Despite the smoke in his lungs Yama was starting to appreciate the subtleties of the English system. Concentrating on the metaphysics of money-making, he nearly tripped over two figures lying on the wet grass. They looked to him like a large, fat hairy man and a small, skinny, hairless boy, engaged in Ugandan relations. Brine pushed Yama on. Yama turned back to stare. “Come on,” said Brine, “Wossa matter with you?”

“Did you see that?”

“Course I saw it. It’s only Pete O’Fail and his catamite.”

“Is - is that allowed?”

“Course it is. Well, should really be under a light at this time of night, but you can do anything on this campus. As long as it’s in the open, that is, and not behind closed doors.”

 

**********

 

There was one exception, as Yama discovered a few days later when, on his way to the refectory for lunch, hobbling along the gravel with his shoes in one hand and his spoon in another, he observed a crowd milling around a local teacher’s assistant. The young woman appeared to be having her long blonde hair shaved off, and not to be enjoying it. Yama saw Brine on the edge of the crowd, and hobbled over to him. “What’s going on?” he responded to Brine’s “G’day, mite.”

“Ritual punishment.”

“What on earth for?”

“Forbidden word.”

“What?”

“You mean you don’t know?”

“Nah, mate. Ingot a clue.” Yama’s English was really developing.

Brine leaned close to Yama and whispered as quietly as he could manage, his normally strong voice trembling, “Or-or-oriental!”

“Oriental?”

“Shhhh!”

“What’s wrong with that?”

“He said it about a Thai.”

“But Thais are – ”

“Shhh!”

“Wossa problem?”

“It could make a Thai feel that he or she was a member of an out-group distinguished only by imprecise geographical origin, with physical and cultural implications.”

“But if she said it in private, how did anyone find out?”

“She said it in front of other people, including monks!”

“Doesn’t that make it OK?”

“Some things are just too awful to ignore, even when they’re done openly.

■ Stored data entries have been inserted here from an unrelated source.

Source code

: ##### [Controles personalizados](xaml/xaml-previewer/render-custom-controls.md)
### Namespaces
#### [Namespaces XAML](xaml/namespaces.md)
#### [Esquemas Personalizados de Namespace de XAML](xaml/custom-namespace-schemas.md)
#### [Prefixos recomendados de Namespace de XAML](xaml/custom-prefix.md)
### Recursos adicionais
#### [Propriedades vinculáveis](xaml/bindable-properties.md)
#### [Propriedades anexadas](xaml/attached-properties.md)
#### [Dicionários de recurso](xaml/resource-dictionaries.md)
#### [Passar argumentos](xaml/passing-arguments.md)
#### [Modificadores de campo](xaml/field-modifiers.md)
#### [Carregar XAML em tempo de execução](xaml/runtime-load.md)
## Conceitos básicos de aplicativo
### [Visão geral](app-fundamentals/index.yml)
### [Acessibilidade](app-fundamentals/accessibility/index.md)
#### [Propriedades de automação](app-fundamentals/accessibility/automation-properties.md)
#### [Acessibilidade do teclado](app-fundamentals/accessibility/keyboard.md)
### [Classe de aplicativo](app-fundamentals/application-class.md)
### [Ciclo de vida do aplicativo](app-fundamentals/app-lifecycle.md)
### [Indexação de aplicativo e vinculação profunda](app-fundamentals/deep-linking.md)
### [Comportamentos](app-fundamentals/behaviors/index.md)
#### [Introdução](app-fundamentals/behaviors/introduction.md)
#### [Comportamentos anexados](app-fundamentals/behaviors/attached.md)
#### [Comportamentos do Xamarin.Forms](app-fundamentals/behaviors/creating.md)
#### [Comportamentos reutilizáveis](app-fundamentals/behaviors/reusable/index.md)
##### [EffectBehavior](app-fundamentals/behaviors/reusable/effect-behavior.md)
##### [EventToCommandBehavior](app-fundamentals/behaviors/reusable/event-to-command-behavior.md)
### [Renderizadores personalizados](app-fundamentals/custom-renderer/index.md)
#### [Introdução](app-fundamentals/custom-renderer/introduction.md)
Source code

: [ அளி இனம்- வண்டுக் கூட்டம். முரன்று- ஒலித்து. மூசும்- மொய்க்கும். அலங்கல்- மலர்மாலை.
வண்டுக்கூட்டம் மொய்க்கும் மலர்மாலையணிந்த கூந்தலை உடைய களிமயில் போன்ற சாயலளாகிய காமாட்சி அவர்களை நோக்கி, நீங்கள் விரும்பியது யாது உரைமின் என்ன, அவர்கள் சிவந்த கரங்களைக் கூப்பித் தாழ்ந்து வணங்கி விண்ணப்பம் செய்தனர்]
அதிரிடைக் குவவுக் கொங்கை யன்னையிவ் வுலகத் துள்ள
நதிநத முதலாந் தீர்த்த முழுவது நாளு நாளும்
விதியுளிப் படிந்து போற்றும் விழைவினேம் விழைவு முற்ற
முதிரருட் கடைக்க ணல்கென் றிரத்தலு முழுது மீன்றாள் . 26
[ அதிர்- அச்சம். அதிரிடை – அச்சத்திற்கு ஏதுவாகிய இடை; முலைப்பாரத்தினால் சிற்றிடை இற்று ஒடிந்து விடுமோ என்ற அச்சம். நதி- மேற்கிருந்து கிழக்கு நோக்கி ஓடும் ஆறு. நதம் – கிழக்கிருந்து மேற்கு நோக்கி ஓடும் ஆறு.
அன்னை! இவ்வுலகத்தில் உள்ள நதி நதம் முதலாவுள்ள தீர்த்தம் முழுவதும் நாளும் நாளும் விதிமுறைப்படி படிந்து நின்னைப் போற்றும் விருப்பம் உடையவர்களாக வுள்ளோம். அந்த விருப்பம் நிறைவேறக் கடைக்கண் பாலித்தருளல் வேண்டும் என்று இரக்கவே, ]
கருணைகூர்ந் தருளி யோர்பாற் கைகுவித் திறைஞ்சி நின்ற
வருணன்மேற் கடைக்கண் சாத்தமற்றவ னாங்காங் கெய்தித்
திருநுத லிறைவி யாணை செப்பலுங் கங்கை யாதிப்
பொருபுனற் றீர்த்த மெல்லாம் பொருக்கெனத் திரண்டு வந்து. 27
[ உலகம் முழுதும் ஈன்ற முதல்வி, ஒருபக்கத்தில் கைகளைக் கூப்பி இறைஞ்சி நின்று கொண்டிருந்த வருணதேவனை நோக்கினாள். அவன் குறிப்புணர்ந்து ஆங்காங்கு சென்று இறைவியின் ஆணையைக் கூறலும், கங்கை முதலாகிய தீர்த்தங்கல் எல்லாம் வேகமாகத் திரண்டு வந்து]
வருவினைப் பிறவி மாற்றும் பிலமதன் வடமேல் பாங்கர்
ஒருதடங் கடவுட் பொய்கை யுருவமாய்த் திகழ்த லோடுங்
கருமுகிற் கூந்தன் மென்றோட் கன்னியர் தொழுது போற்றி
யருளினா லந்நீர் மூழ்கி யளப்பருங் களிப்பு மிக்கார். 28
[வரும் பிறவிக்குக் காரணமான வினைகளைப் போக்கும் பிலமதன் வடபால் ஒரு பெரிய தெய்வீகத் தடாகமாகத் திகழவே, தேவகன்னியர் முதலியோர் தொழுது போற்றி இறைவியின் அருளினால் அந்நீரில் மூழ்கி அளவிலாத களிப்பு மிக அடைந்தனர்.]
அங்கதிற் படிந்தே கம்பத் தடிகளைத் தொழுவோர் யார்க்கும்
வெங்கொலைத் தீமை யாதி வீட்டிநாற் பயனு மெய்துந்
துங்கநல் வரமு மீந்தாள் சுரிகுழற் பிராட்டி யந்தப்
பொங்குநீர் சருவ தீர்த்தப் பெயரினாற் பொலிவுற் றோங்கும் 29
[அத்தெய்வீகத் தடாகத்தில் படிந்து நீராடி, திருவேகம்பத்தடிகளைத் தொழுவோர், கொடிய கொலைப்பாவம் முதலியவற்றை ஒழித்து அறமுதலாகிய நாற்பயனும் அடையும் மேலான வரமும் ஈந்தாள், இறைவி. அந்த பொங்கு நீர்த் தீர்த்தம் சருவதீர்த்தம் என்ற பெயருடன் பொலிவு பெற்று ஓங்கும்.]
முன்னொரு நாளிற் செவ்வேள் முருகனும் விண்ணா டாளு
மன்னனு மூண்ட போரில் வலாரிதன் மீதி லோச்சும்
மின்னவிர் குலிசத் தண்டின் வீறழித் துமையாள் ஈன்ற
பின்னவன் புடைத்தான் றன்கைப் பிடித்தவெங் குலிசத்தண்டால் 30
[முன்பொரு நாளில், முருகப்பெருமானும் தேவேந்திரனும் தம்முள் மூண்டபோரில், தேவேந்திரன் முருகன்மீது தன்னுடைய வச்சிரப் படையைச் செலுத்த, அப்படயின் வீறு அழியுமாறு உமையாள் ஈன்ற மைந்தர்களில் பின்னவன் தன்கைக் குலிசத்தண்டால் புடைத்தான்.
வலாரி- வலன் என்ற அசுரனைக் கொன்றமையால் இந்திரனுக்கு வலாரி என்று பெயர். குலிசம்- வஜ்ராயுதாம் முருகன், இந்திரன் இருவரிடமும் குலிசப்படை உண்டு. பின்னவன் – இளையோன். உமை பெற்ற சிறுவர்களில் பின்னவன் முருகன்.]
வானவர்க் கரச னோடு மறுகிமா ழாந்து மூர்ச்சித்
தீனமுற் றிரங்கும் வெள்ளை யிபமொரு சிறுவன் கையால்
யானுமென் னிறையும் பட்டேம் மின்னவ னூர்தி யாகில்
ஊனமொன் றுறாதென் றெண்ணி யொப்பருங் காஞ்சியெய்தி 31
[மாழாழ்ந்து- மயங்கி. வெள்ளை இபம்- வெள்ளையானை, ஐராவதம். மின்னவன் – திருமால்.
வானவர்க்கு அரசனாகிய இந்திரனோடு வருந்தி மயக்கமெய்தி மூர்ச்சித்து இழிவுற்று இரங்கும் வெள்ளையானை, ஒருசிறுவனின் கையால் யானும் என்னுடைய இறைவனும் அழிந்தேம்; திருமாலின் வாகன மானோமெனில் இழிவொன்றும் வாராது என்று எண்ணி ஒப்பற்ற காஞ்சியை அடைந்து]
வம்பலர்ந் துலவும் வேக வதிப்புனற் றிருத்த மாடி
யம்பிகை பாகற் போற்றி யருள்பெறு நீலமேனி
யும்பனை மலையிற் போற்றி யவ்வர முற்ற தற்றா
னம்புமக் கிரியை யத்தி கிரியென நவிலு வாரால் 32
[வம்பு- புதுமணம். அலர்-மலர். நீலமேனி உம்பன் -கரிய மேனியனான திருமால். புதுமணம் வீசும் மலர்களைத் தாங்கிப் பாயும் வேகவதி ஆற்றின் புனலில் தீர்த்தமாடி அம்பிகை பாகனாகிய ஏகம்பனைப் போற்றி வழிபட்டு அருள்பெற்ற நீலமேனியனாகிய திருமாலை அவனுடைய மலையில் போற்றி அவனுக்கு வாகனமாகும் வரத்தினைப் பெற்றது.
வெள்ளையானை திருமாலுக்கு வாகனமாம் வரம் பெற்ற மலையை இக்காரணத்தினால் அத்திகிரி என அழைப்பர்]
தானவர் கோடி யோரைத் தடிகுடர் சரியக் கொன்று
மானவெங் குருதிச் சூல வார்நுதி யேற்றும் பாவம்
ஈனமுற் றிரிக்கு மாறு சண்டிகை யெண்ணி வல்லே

Right?”

“Er, right,” said Yama, uncertainly.

************

 

They cremated Yama in the main campus Temple and scattered his ashes over the grass of the Library slope. The newspapers made a lot of money out of his death from a heroin overdose in the Soyamilk bar, by keeping quiet about it. At the closed inquest, his closest friends at Brighton Buddhist University testified that he had become increasingly distraught because, even after two months of trying, he couldn’t get any of his colleagues who assembled there in the evenings to talk about work.

The coroner recorded a verdict of suicide.